Une dizaine de tétras-lyres, autant de mâles que de femelles, ont été lâchés ce week-end en fagnes. Les gallinacés emblématiques du toit de la Belgique proviennent de Suède. C’est un essai de réintroduction, ou plutôt de renforcement, de l’espèce, après que la population a fondu, ces dernières années.

Dans un premier temps, on avait envisagé une acclimatation en volières. Finalement, ce n’est pas l’option qui a été retenue. On a bagué les oiseaux et certains ont été munis d’émetteurs avant de les relâcher via un sas. Reste maintenant pour eux à trouver leurs marques dans un milieu plus chaud que les contrées d’où ils viennent et aussi différent de nos landes.

Il est probable que si cet essai de réintroduction s’avérait concluant, on poursuive ce type de lâcher afin d’obtenir une population qui pourrait repeupler durablement nos fagnes.

Un haut plateau qui a fait d’autant plus l’objet d’une surveillance accrue que la sécheresse de ce printemps a laissé craindre des incendies. Finalement, les drapeaux rouges ont été levés.
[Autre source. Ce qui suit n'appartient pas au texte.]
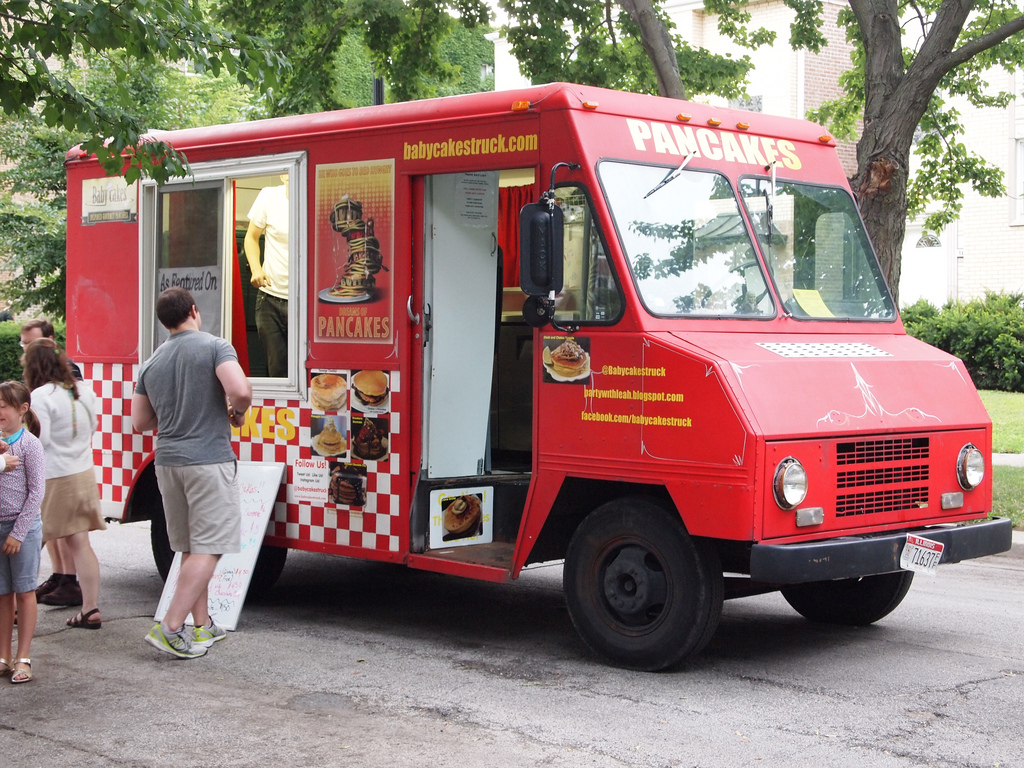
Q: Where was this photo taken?
A: City street.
Dès 2014, nous évoquions dans nos colonnes un possible scénario de réintroduction du petit coq de bruyère grâce à des sujets scandinaves. En trouver n’était pas le problème. En Finlande et en Suède, par exemple, on en autorisait la chasse à certaines périodes. Rien qu’en 2012, en Finlande, 350.000 avaient été tirés par des chasseurs.

De tels plans de réintroduction ont déjà été mis en œuvre aux Pays-Bas et en Allemagne. Mais, constatait le Pr Pascal Poncin, de l’ULg, en 2015, les résultats avaient été pour la plupart décevants, sauf dans la lande de Lunebourg, en Allemagne.
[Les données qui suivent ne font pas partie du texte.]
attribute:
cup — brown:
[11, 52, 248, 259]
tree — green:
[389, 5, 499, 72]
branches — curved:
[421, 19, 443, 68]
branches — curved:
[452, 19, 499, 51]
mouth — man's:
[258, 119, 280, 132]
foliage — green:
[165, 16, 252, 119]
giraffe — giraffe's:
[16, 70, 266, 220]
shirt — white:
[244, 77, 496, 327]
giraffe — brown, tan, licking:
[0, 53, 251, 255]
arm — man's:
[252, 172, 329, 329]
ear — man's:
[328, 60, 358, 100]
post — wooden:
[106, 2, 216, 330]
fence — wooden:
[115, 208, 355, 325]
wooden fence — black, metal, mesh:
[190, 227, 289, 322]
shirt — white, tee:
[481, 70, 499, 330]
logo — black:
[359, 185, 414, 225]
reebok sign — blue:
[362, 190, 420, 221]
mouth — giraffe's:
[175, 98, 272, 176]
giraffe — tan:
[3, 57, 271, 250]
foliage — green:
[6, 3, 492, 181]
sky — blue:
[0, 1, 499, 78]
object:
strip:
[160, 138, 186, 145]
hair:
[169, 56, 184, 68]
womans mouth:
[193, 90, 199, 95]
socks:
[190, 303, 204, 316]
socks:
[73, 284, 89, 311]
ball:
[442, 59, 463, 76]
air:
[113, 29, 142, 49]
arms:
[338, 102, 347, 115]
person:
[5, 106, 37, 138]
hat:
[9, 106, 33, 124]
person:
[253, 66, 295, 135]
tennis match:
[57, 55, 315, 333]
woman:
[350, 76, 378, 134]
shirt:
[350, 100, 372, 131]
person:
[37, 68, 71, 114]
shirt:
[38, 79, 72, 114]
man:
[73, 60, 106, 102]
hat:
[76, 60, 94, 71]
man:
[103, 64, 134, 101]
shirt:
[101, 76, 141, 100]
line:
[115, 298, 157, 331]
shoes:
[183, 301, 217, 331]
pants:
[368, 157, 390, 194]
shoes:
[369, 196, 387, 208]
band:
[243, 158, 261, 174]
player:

Sur notre plateau fagnard, on ne comptait plus qu’un mâle et trois femelles en 2016. Et le 27 avril dernier, on a repéré deux mâles et une femelle. À comparer aux 190 coqs de 1971.

Parmi les facteurs qui ont influé sur la disparition progressive des coqs de bruyère fagnards: le dérangement qu’ils ont pu éventuellement subir, surtout lors des phases de parade, en vue de la reproduction; la présence de prédateurs, comme les rapaces, le renard ou le sanglier; mais aussi le climat, moins neigeux l’hiver et souvent trop pluvieux au printemps.